I am experiencing a bit of anxiety about how my life will look after all these changes I’m making. I am reminding myself that I am not in control of most things, but what I am in control of is myself. I have got to trust that good things will come, and are already coming. I have to trust that I will not fail (again).
I feel a bit ashamed and a bit broken and a bit unloveable. When I was addicted with no cares in the world, life actually felt happier than it does right now. It seems like I was so much more confident as an addictive person than I am now, as a recovering person. I have to reflect, though, on the nature of that confidence.
I think I’m too close right now to make a valid judgement on that (my old confidence), but I think it has to do with playing a role versus being authentically me.

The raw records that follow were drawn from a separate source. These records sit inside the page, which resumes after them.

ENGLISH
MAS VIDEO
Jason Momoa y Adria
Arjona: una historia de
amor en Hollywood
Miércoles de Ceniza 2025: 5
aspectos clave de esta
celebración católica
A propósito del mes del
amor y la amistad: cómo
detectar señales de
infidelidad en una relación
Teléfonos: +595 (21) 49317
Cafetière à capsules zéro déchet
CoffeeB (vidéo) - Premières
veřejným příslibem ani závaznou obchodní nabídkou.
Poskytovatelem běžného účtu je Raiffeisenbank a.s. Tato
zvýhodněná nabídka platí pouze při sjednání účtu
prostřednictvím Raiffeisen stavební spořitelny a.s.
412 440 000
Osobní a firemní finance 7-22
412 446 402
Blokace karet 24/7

I am accepting that the authentic me – the one I am rediscovering after many years of bad habits – is deeply flawed and in need of a lot of assistance in this recovery process. I do see myself as a person who is worthy of recovery and worthy of living a full, healthy life. And to get there, I accept the fact that, well, I am not that person.

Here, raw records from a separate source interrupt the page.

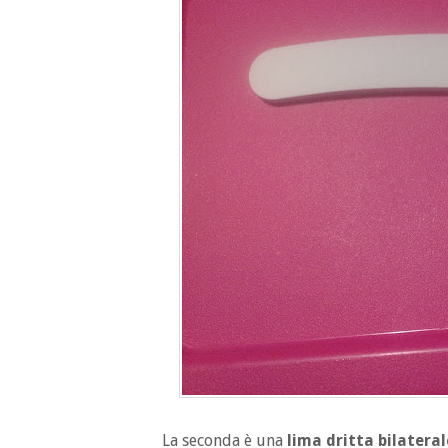
La seconda è una
lima dritta bilateral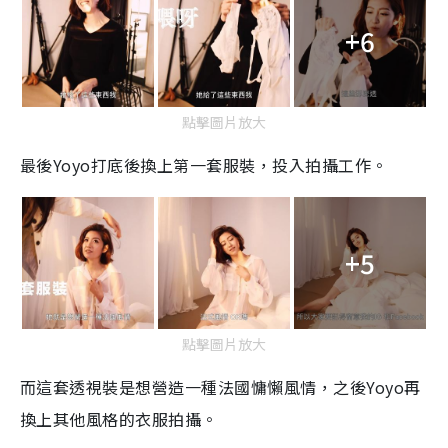
+6
點擊圖片放大
最後Yoyo打底後換上第一套服裝，投入拍攝工作。
+5
點擊圖片放大
而這套透視裝是想營造一種法國慵懶風情，之後
Yoyo
再
換上其他風格的衣服拍攝。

The mask has been pulled back. I did it myself, thank God, and didn’t wait for the world to do it for me. I didn’t wait for my life to go up in fucking flames. But I did wait a helluva long time, and I’ve had to admit that I have been lying to myself and to others about how “okay” I am. This realization makes it damn impossible to keep up the act of the fun, easygoing chick. Who was she? She was me, but she was hiding so much, I was hiding so much, from the world and from myself. The scary part is I don’t even know from *what* I was hiding, because I have been living this way for so long.
I’m scared to be in recovery and face whatever it is was underneath all the band aids. I remind myself it’s okay to be scared, and in fact I am brave for going through this extremely vulnerable soul-searching journey. I remind myself that life itself is about the journey, and not the destination. In remembering these things, I am able to feel the cool breeze on my skin. I am able to hear the birds. I smell tasty food. And I see joy around me, and beauty in the world. I think that this is really good, and I think that I should keep going.
So far, I’ve found codependency and addiction goes hand in hand, at least for me. Acknowledging that I am codependent led me to a place of self-love that I had not created for myself before, and in that space, I felt safe enough to admit that I am also an addict. I’m peeling back the layers like a goddamn onion (cries).